Gascoigne's 20-year battle against alcohol addiction was the subject of a moving television documentary this week.

Holloway, who managed Clarke Carlisle at QPR when, in 2003, the defender faced up to his own alcohol problem, believes the game's authorities must act to guide players through all the off-field problems they can face within the modern game.

"It is the pressures of this world and being in the limelight. It is learning to deal with that. I don't know if anyone saw the programme on Gazza the other night, but I was in floods of tears myself," said Holloway.

"I don't blame him for that. It is just awful.

"He can't go anywhere, can't do anything, doesn't know where he is, he doesn't know who he is. We all love him to bits, don't we? It is like George Best all over again.

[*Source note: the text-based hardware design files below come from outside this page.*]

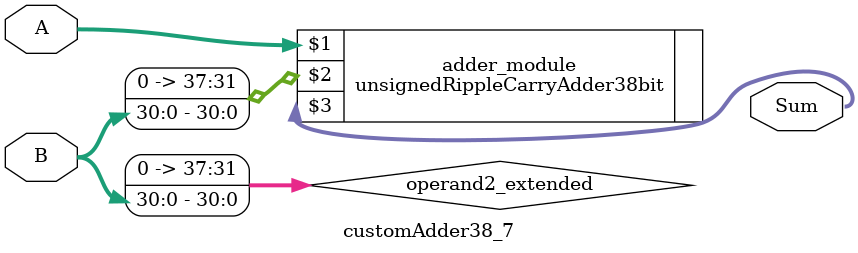
<source format=v>
module customAdder38_7(
                        input [37 : 0] A,
                        input [30 : 0] B,
                        
                        output [38 : 0] Sum
                );

        wire [37 : 0] operand2_extended;
        
        assign operand2_extended =  {7'b0, B};
        
        unsignedRippleCarryAdder38bit adder_module(
            A,
            operand2_extended,
            Sum
        );
        
        endmodule
        
</source>
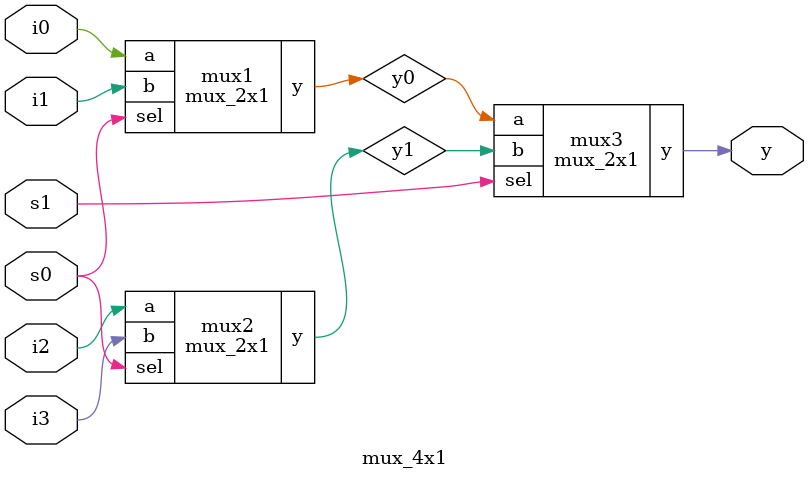
<source format=v>
module mux_2x1 (
    input  a, b, sel,
    output  y
);

assign y = (~sel & a) | (sel & b);

endmodule

module mux_4x1 (
    input i0, i1, i2, i3, s0, s1,
    output y
);

wire y0, y1;

// First level
mux_2x1 mux1 (.a(i0), .b(i1), .sel(s0), .y(y0));
mux_2x1 mux2 (.a(i2), .b(i3), .sel(s0), .y(y1));

// Second level
mux_2x1 mux3 (.a(y0), .b(y1), .sel(s1), .y(y));

endmodule


</source>
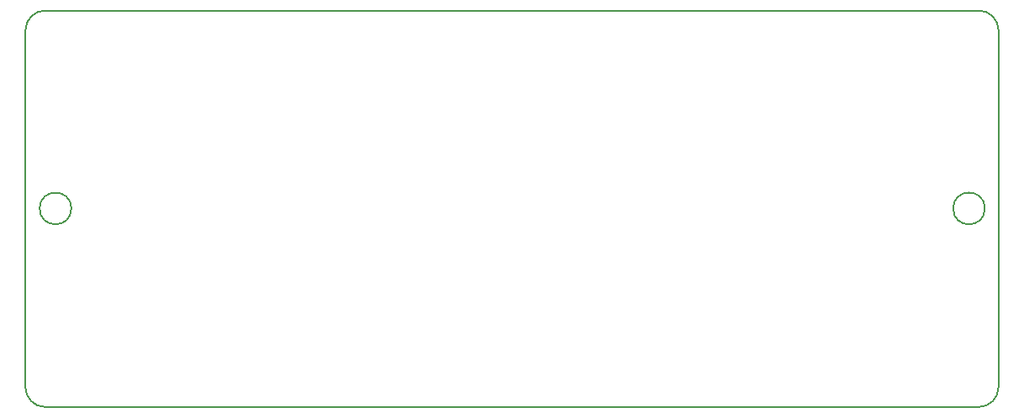
<source format=gm1>
G04 #@! TF.GenerationSoftware,KiCad,Pcbnew,(5.0.2)-1*
G04 #@! TF.CreationDate,2019-01-14T22:25:42+09:00*
G04 #@! TF.ProjectId,Nixie_Module_BaseBoard,4e697869-655f-44d6-9f64-756c655f4261,rev?*
G04 #@! TF.SameCoordinates,Original*
G04 #@! TF.FileFunction,Profile,NP*
%FSLAX46Y46*%
G04 Gerber Fmt 4.6, Leading zero omitted, Abs format (unit mm)*
G04 Created by KiCad (PCBNEW (5.0.2)-1) date 2019/01/14 22:25:42*
%MOMM*%
%LPD*%
G01*
G04 APERTURE LIST*
%ADD10C,0.200000*%
G04 APERTURE END LIST*
D10*
X200518000Y-110524000D02*
G75*
G03X200518000Y-110524000I-1600000J0D01*
G01*
X108518000Y-110524000D02*
G75*
G03X108518000Y-110524000I-1600000J0D01*
G01*
X201886000Y-128556000D02*
G75*
G02X199886000Y-130556000I-2000000J0D01*
G01*
X201886000Y-92556000D02*
X201886000Y-128556000D01*
X199886000Y-90556000D02*
G75*
G02X201886000Y-92556000I0J-2000000D01*
G01*
X105886000Y-90556000D02*
X199886000Y-90556000D01*
X103886000Y-92556000D02*
G75*
G02X105886000Y-90556000I2000000J0D01*
G01*
X103886000Y-128556000D02*
X103886000Y-92556000D01*
X105886000Y-130556000D02*
G75*
G02X103886000Y-128556000I0J2000000D01*
G01*
X199886000Y-130556000D02*
X105886000Y-130556000D01*
M02*

</source>
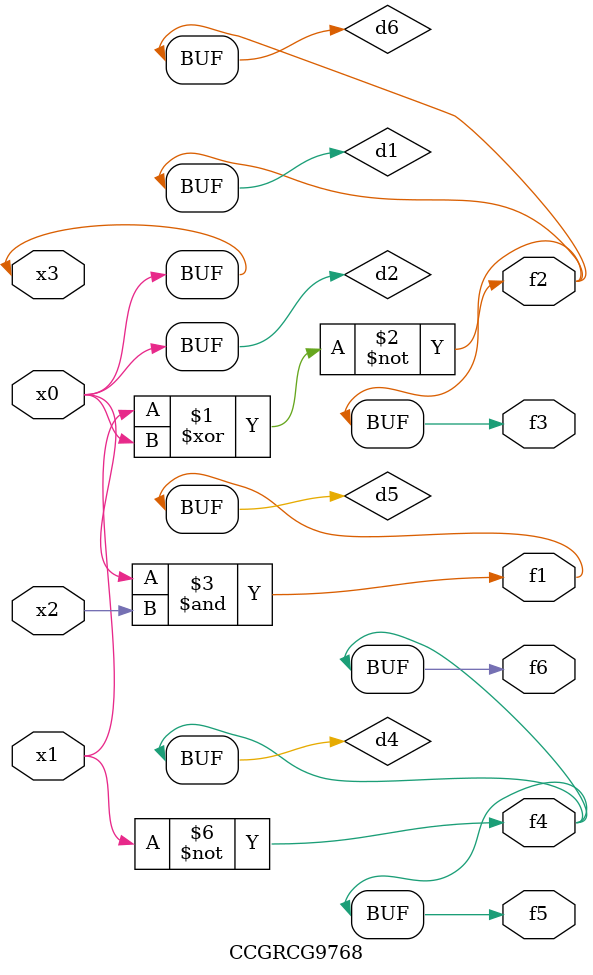
<source format=v>
module CCGRCG9768(
	input x0, x1, x2, x3,
	output f1, f2, f3, f4, f5, f6
);

	wire d1, d2, d3, d4, d5, d6;

	xnor (d1, x1, x3);
	buf (d2, x0, x3);
	nand (d3, x0, x2);
	not (d4, x1);
	nand (d5, d3);
	or (d6, d1);
	assign f1 = d5;
	assign f2 = d6;
	assign f3 = d6;
	assign f4 = d4;
	assign f5 = d4;
	assign f6 = d4;
endmodule

</source>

"I think us football people have a duty to make sure our young lads don't get like that. It is heartbreaking to see him like that. We all wish him well.

"That is a problem, not the score in a football game.

"Let the football family get hold of someone like that and make sure we help as much as we can."

Carlisle, having confronted his problems, was appointed chairman of the Professional Footballers' Association in November 2010.

Holloway hopes the football community can help many others.

He said: "Surely we have got to put things in place to not let those sorts of things happen and help people as they are going through it?

"Football has a duty to be like that, particularly with the limelight everybody gets now, the coverage of it.

"Football is so popular, it has become a monster.

"We have to help them learn how to deal with all of this."

Holloway helped set Carlisle on the road towards recovery at the Sporting Chance clinic and would welcome such direct intervention across the board.

"I just don't know if there is enough support there to help as their learning," Holloway said.

"I think it is the clubs. Manchester United under Sir Alex (Ferguson) were fantastic at it.

"He checked everybody. If you read his books he drove round their houses and kicked doors in and made sure they behaved themselves.

"I am just talking about trying to get things right with the support network for these players.

"I watched Clarke Carlisle a few weeks ago in that wonderful programme, where he opened up about his problems.

"Everybody thinks 'they are spoilt', but it is not an easy life.

"Let's try to put things in place, with all this money in the game, to make sure we can help the people who go through these things."